Der Ausstellungstitel sei ein Fingerzeig auf die hektischen Zeiten des Mainstream, in dem es immer mehr darum gehe, die Umgebung zu scannen und zu filtern, statt innezuhalten und zu verweilen, sagt Steidele. „Der Schnappschuss ist etwas Einzigartiges, hier und jetzt festgehalten. Ein Gefühl, eine Szene, eine Vision“, sagt der im Kulturbunker in Hannover-Hainholz lebende Steidele, der auch als Berufsschullehrer in Walsrode tätig ist. 

„Wir waren sofort fasziniert von den Bildern. So etwas hatten wir noch nie“, sagt Monika Gorbuschin, Vorsitzende des Kunstkreises Laatzen. Die Werke des schon viel mit seinen Ausstellungen herumgekommenen Steidele hat sie mit weiteren Mitgliedern im vergangenen Herbst in der Kunstmarkhalle in Hainholz entdeckt. In Fachkreisen sei diese Form der Collage sicher bekannt, der interessierte Laie kenne Rollagen aber in der Regel noch nicht, meint Gorbuschin. Umso glücklicher sei der Kunstkreis gewesen, dass Steidele seine Zusage für eine Ausstellung in Rethen gegeben hatte.

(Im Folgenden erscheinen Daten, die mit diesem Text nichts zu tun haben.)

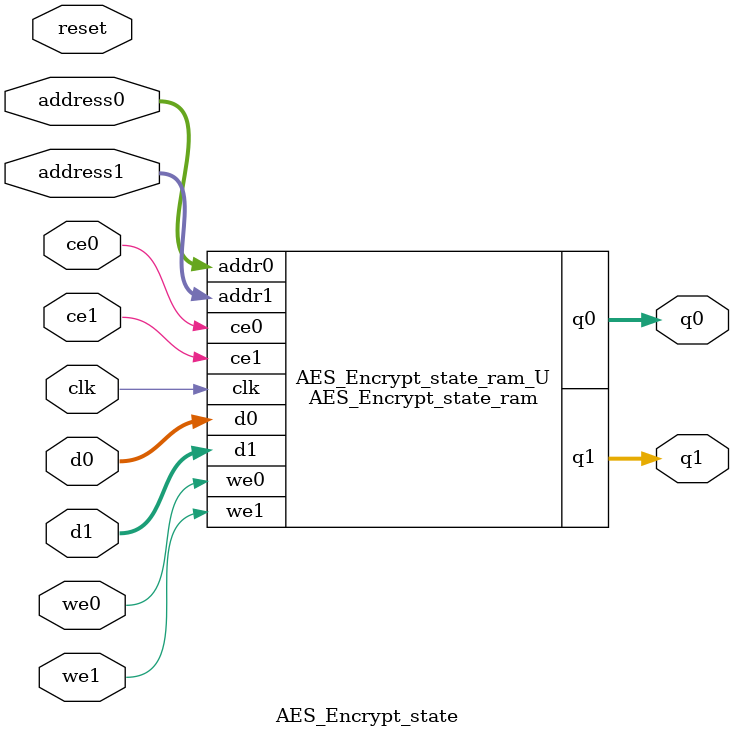
<source format=v>

`timescale 1 ns / 1 ps
module AES_Encrypt_state_ram (addr0, ce0, d0, we0, q0, addr1, ce1, d1, we1, q1,  clk);

parameter DWIDTH = 8;
parameter AWIDTH = 4;
parameter MEM_SIZE = 16;

input[AWIDTH-1:0] addr0;
input ce0;
input[DWIDTH-1:0] d0;
input we0;
output reg[DWIDTH-1:0] q0;
input[AWIDTH-1:0] addr1;
input ce1;
input[DWIDTH-1:0] d1;
input we1;
output reg[DWIDTH-1:0] q1;
input clk;

(* ram_style = "block" *)reg [DWIDTH-1:0] ram[0:MEM_SIZE-1];




always @(posedge clk)  
begin 
    if (ce0) 
    begin
        if (we0) 
        begin 
            ram[addr0] <= d0; 
            q0 <= d0;
        end 
        else 
            q0 <= ram[addr0];
    end
end


always @(posedge clk)  
begin 
    if (ce1) 
    begin
        if (we1) 
        begin 
            ram[addr1] <= d1; 
            q1 <= d1;
        end 
        else 
            q1 <= ram[addr1];
    end
end


endmodule


`timescale 1 ns / 1 ps
module AES_Encrypt_state(
    reset,
    clk,
    address0,
    ce0,
    we0,
    d0,
    q0,
    address1,
    ce1,
    we1,
    d1,
    q1);

parameter DataWidth = 32'd8;
parameter AddressRange = 32'd16;
parameter AddressWidth = 32'd4;
input reset;
input clk;
input[AddressWidth - 1:0] address0;
input ce0;
input we0;
input[DataWidth - 1:0] d0;
output[DataWidth - 1:0] q0;
input[AddressWidth - 1:0] address1;
input ce1;
input we1;
input[DataWidth - 1:0] d1;
output[DataWidth - 1:0] q1;



AES_Encrypt_state_ram AES_Encrypt_state_ram_U(
    .clk( clk ),
    .addr0( address0 ),
    .ce0( ce0 ),
    .d0( d0 ),
    .we0( we0 ),
    .q0( q0 ),
    .addr1( address1 ),
    .ce1( ce1 ),
    .d1( d1 ),
    .we1( we1 ),
    .q1( q1 ));

endmodule


</source>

Öffnungszeiten beim Kunstkreis

Die Ausstellung „Schnappschüsse – Die Flüchtigkeit des Augenblicks“ ist bis Dienstag, 29. Mai, beim Kunstkreis an der Hildesheimer Straße 368 in Rethen zu sehen. Geöffnet ist dienstags von 13 bis 15 Uhr, mittwochs von 10.30 bis 15 Uhr und samstags von 14 bis 17 Uhr.